Padang Ekspres belum berhasil menghubungi kembali pensiunan jenderal yang hidup sederhana itu, terkait tuduhan makar. “Apakah Adityawarman yang ditangkap itu, tokoh Limapuluh Kota yang pengurus Darul Funun,” tanya Wannofri Samri, perantau Limapuluh Kota yang tercatat sebagai sejarawan Unand, dalam obrolan di sebuah grup WhatsApp.
“Benar. Brigjen TNI Purn Adityawarman Thaha. AMN 71. Satu angkatan dengan Kivlan Zein,” komentar Hasril Chaniago, Staf Ahli Ketua DPD RI.
Bagi tokoh-tokoh asal Luak Limopuluah (Payakumbuh dan Limapuluh Kota), nama Adityawarman tidak asing lagi. “Makar itu kan mesti pakai senjata juga.
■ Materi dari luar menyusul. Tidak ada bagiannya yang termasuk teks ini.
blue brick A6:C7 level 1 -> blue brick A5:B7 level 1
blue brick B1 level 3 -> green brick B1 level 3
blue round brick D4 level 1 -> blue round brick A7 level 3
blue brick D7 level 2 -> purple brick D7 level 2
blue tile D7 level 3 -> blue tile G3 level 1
Tapi, biarlah, kita lihat dan hormati proses hukum yang sedang berjalan,” kata seorang mantan kepala daerah di Luak Limopuluah, Sabtu (3/12).
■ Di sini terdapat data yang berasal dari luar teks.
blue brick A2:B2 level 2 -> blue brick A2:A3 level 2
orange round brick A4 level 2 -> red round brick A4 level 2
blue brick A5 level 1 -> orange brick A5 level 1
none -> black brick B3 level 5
Ketua Umum PBB Yusril Ihza Mahendra dalam kicauan di Twitter-nya, mengatakan akan membela para tokoh yang dituduh makar. “Saya akan bela mereka, karena saya yakin mereka memperjuangkan sesuatu yang mereka anggap benar, sah, dan konstitusional,” kicau Yusril. (*/Padang Ekspres/JPG)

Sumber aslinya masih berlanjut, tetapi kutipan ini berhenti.